Selected passage:
============================================================

- Logo of Faster Payment System (FPS)
- Other names: 轉數快
- Developer: Hong Kong Monetary Authority
- Initial release: 17 September 2018; 7 years ago
- Website: Official website

= Faster Payment System (Hong Kong) =

Real-time gross settlement payment system in Hong Kong

Faster Payment System (FPS; 快速支付系統, more commonly known as 轉數快) is a real-time gross settlement payment system in Hong Kong that connects traditional banks and electronic payment and digital wallet operators. Users are able to perform instant money transfer or make payment to merchants by using the recipient's phone number, e-mail or QR code that contains the user's numeric identifier. Using the "traditional way" of full name and account number to make interbank transfer is also allowed.

The system was implemented by the Hong Kong Monetary Authority and operated by Hong Kong Interbank Clearing Limited (HKICL). It was launched for pre-registration on 17 September 2018. Transfers and payments is available since 30 September 2018.

============================================================

Dataset excerpt:
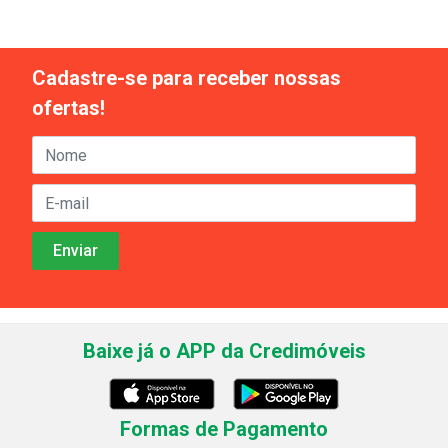
Cadastre-se para receber nossas
ofertas!
Baixe já o APP da Credimóveis
Formas de Pagamento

============================================================

Tasks for this exercise:
1. Give the Faster Payment System passage again, starting at the words "Faster Payment System (FPS;" and stopping after "30 September 2018.", and change "phone number" to "mobile number".
2. Write the next few sentences of the Faster Payment System passage, picking up after its last line.

Answer section:
1.
Faster Payment System (FPS; 快速支付系統, more commonly known as 轉數快) is a real-time gross settlement payment system in Hong Kong that connects traditional banks and electronic payment and digital wallet operators. Users are able to perform instant money transfer or make payment to merchants by using the recipient's mobile number, e-mail or QR code that contains the user's numeric identifier. Using the "traditional way" of full name and account number to make interbank transfer is also allowed.

The system was implemented by the Hong Kong Monetary Authority and operated by Hong Kong Interbank Clearing Limited (HKICL). It was launched for pre-registration on 17 September 2018. Transfers and payments is available since 30 September 2018.

2.
== Features ==

=== Cheap transfers ===

Traditional interbank transfers required payment of fees between 50 HKD and 200 HKD, or a waiting time of up to two days before the payment clears. FPS provides an instant, round-the-clock and cheap way of transferring funds. For personal banks accounts, interbank fund transfer through FPS is normally free of service charges.

=== Payment by QR code ===

Participants in the FPS share a common standard for the QR code which allows paying to merchants using a variety of payment methods like bank cards, stored value facilities or direct debit from bank accounts.

HKMA has released a tool for merchants to convert QR codes from different payment providers into a single standard QR code.

=== Currencies ===

FPS supports payments in Hong Kong dollars (HKD) and Renminbi (CNY).

== Notable participants ==

=== Traditional banks ===
- Bank of China (Hong Kong)
- Bank of Communications
- Bank of East Asia
- China Citic Bank International
- China Construction Bank (Asia)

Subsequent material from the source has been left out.